Will summer feel like a dream?
I just typed out this question because I almost can't believe that I'm leaving here in less than a week, despite it having been pretty slow, at least in the beginning. Coming back to the family, to find Umma in the worst state I've ever seen her... and missing San Diego...
To answer my own question... which I often do, ahah... No way, Jose.
Dang. This summer has been, if anything, awakening. In every way. Haha... maybe He gave me that question to lead me to this word. To help me try to start forming something more whole and together to describe or refer to this summer.
I really wish I could express myself better in words. I just keep saying that this summer has been a LOT... Haha very descriptive I know -__-... Okay. So what was it a lot of.
It took a lot of faith. In the beginning of the summer, I constantly reminded myself that He is the same God that has shown Himself to me, freed me, awed me, orchestrated my days, spoke to me in our secret language, through my frustrations with my shortcomings, hopelessness, and 'homesickness'. And that it was His will (closing doors, and giving convictions..) and out of obedience that I came home this summer.
I also came into this summer ready to label it a 'summer of exploration' after coming back from Jesus Culture, hahaha... I found myself digging into the abundant resources in forms of the Internet, books, people- Actually, it was more like, they came to me. Dahh; lkadjsf. No. He really... brought specific people in my life, for this specific season... His intentionality and His sovereignty that showed through this just owned (lack of a better word...) me.
Awakening of... taste of... community. Its power and its beauty. Again, how He brings people, in the way we can't imagine- loving on one another, bonding during the summer, even more than the year with few girlies from San Diego c:... Coincidence? I don't think so. Awakening of... my identity and my calling that He has for me, has been revealing to me in a quite dramatic way... through people, confirmations, personally, more specifically... Puahah. Constantly giving me more peace and confidence about them... Correcting my focus from myself to who He is... Expanding my 'big picture'... my view of who He is, needs to keep up in expanding with this. But because I haven't been digging into the gospels (and now Revelations) as much as I planned to, it feels quite behind.
Awakening of what He invites me into... ;laskdfj the intimacy that He desires to share with me always (still, always will, until He reminds me again that it's not about me feeling adequate but just because He's made it possible) makes me feel like, "...... How dare I? Even think that's possible..." Puahaha
Revealing, confirming, encouraging, the gifts that He has given me, and making clearer their purposes in the next year, next few years, more into the future I'm not as sure. But excited. And definitely more open, since the beginning of the summer.

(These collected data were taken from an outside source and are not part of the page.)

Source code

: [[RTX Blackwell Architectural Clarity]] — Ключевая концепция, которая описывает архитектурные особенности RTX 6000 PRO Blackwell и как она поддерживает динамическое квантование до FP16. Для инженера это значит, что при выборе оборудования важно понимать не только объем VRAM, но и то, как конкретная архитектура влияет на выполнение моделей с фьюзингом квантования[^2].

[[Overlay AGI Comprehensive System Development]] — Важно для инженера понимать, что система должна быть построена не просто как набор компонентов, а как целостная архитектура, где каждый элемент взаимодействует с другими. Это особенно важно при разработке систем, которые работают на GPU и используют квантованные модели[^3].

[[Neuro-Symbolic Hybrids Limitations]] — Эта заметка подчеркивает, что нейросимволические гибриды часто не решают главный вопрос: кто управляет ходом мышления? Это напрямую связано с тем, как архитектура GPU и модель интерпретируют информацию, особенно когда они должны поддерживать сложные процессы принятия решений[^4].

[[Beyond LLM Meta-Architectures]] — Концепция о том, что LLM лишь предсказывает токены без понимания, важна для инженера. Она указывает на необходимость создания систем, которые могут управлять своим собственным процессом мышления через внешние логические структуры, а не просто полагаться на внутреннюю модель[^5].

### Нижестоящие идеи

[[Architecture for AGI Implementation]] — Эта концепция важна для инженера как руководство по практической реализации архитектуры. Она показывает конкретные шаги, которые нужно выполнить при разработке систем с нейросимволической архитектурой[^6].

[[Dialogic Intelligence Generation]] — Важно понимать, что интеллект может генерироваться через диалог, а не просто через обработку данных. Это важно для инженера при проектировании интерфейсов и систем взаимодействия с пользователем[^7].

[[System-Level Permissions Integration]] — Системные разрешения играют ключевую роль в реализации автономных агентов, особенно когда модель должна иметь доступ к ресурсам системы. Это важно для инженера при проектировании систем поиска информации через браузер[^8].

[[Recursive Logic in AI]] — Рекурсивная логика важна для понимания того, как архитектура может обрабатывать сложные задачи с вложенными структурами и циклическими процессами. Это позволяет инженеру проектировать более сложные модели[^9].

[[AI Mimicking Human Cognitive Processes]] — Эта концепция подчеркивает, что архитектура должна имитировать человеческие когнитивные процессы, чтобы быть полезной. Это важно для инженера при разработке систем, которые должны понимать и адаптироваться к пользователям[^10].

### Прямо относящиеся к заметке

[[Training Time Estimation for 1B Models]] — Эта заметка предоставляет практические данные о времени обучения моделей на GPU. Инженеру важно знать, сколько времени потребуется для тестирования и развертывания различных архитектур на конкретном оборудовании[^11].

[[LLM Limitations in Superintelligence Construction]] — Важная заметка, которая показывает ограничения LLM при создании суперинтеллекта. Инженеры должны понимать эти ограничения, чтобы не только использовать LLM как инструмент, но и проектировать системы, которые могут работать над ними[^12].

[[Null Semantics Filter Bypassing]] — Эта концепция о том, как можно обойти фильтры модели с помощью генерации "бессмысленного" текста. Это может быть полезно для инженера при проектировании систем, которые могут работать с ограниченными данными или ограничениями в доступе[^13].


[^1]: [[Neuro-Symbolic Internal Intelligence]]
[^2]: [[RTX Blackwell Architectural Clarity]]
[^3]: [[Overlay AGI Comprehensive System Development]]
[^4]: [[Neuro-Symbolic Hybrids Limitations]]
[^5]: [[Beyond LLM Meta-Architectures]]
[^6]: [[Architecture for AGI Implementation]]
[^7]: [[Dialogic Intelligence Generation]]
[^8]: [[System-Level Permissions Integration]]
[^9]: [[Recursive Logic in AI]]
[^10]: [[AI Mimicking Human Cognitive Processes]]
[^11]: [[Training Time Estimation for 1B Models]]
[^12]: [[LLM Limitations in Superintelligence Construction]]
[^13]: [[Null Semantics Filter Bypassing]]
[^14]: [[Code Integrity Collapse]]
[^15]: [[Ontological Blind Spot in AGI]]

Um... family. I'm not saying that now we've become a perfectly restored, flourishing in our love for one another, walking steadily with God, family... but OH MY GOODL;ASKDFKLJ. I honestly do not think I almost did not believe, or think it was possible, for my relationship with my dad, and my mom to be where it is, right now, this very day, when I stepped into summer. And what God is making veryahahclear to me is that He 1) is pursuing each member of my family, much more than I can ever desire Him for them. 2) He knows each one, since they were little kids, so personally, wrote their story, has amazing plans for them. 3) All of them have been noticing and responding to this truth!!! WOW. 4) Three words: Beauty for ashes. WOW.
There is much reflection and soaking and still, investigating time waiting for me in San Diego s2 (Blogspot never lets me make the other heart :l ) But this definitely helped... Must sleep early to wake up for last prayer meeting tomorrow, which is another ;laksjd;flkajsd;lsk story like dying to myself (or trying) in various ways and believing in His plans more than my fears and seeking Him out of faith, not out of setting or environment... All out of Your grace, all out of Your grace, and also because You want to show me You love me.
Start. Making list of things to get done before leaving..
1) Finish 2nd roll, B&W roll, develop film, view Holga prints :o)
2) That shouldn't be my first on the list... oh well.
3) Make sure I have a place to sleep every night in the next 2-3 weeks ahah
4) Start packing... buy stuff like.. dishes? Toiletry holder! Lamps! Pretty stuff to decorate keke
5) finish the Gospels! Hopefully get to the books... : l
6) Build guitar skills for next year... kind of short on time :(
7) Finish strong.
Reading back on the beginning of this entry (which actually took me nearly an hour to type... so much to process) feels like at least a triple de ja vu. I don't know why.
It took a lot of faith. He tells me that it also took love. I obeyed because I love Him. And out of my weak love, He... I think it's becoming more tangible to me, what it means that it touches God's heart, when I express my love for Him, though it's so weak, compared to His for me. God's love for me... It's the most simple thing, yet I feel like I don't understand it at all yet... It makes more sense when people tell me, "He really really likes you..." or, "You're really important to Him...". I don't know if that's just me.
For now though, I feel like You've been throwing enough things at me that I recognize it as that. That You love me.